= Exercise prompt =
Copy the items from the line that contains "Source Extractor 2.28.2" through the end of the items, substituting "Objects found" for "Sources detected" and keeping everything else the same.

= Given data =

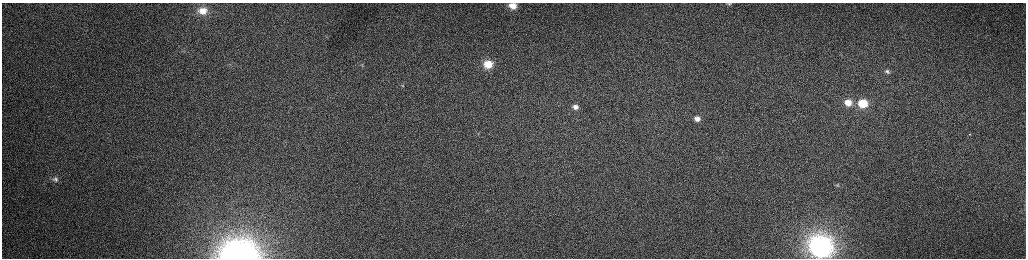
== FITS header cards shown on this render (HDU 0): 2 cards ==
NAXIS1  =                 2048 /fastest changing axis
NAXIS2  =                  512 /next to fastest changing axis

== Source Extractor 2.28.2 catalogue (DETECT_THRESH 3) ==
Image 2048 x 512 px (HDU 0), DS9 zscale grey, zoomed out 1/2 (1 PNG px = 2 x 2 image px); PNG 1028 x 260 px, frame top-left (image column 1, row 511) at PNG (2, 3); no overlay
Background 165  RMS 1.6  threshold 4.76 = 3 sigma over >= 5 px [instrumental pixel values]
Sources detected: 16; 1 cannot appear on this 1/2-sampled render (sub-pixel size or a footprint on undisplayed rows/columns) and is not listed; the other 15 listed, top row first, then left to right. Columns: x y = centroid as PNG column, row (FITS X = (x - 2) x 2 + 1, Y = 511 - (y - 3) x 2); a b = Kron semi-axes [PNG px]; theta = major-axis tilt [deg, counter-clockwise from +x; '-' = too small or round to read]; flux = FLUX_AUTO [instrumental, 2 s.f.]
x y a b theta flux
729 3 5 3 - 420
513 6 6 5 - 2800
202 11 13 9 -10 4300
488 64 10 8 -6 6700
887 71 8 6 -16 1100
403 86 6 4 -70 440
848 102 11 9 -10 4900
863 104 10 8 -7 12000
575 107 9 7 -12 2000
697 119 6 5 - 1600
969 134 2 1 - 330
55 179 6 6 - 890
837 185 7 6 - 810
820 246 11 10 - 190000
239 254 21 14 4 130000
At the frame edge (FLAGS 8, measured only in part): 4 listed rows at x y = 729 3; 513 6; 820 246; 239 254
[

= Answer for the task =
== Source Extractor 2.28.2 catalogue (DETECT_THRESH 3) ==
Image 2048 x 512 px (HDU 0), DS9 zscale grey, zoomed out 1/2 (1 PNG px = 2 x 2 image px); PNG 1028 x 260 px, frame top-left (image column 1, row 511) at PNG (2, 3); no overlay
Background 165  RMS 1.6  threshold 4.76 = 3 sigma over >= 5 px [instrumental pixel values]
Objects found: 16; 1 cannot appear on this 1/2-sampled render (sub-pixel size or a footprint on undisplayed rows/columns) and is not listed; the other 15 listed, top row first, then left to right. Columns: x y = centroid as PNG column, row (FITS X = (x - 2) x 2 + 1, Y = 511 - (y - 3) x 2); a b = Kron semi-axes [PNG px]; theta = major-axis tilt [deg, counter-clockwise from +x; '-' = too small or round to read]; flux = FLUX_AUTO [instrumental, 2 s.f.]
x y a b theta flux
729 3 5 3 - 420
513 6 6 5 - 2800
202 11 13 9 -10 4300
488 64 10 8 -6 6700
887 71 8 6 -16 1100
403 86 6 4 -70 440
848 102 11 9 -10 4900
863 104 10 8 -7 12000
575 107 9 7 -12 2000
697 119 6 5 - 1600
969 134 2 1 - 330
55 179 6 6 - 890
837 185 7 6 - 810
820 246 11 10 - 190000
239 254 21 14 4 130000
At the frame edge (FLAGS 8, measured only in part): 4 listed rows at x y = 729 3; 513 6; 820 246; 239 254
[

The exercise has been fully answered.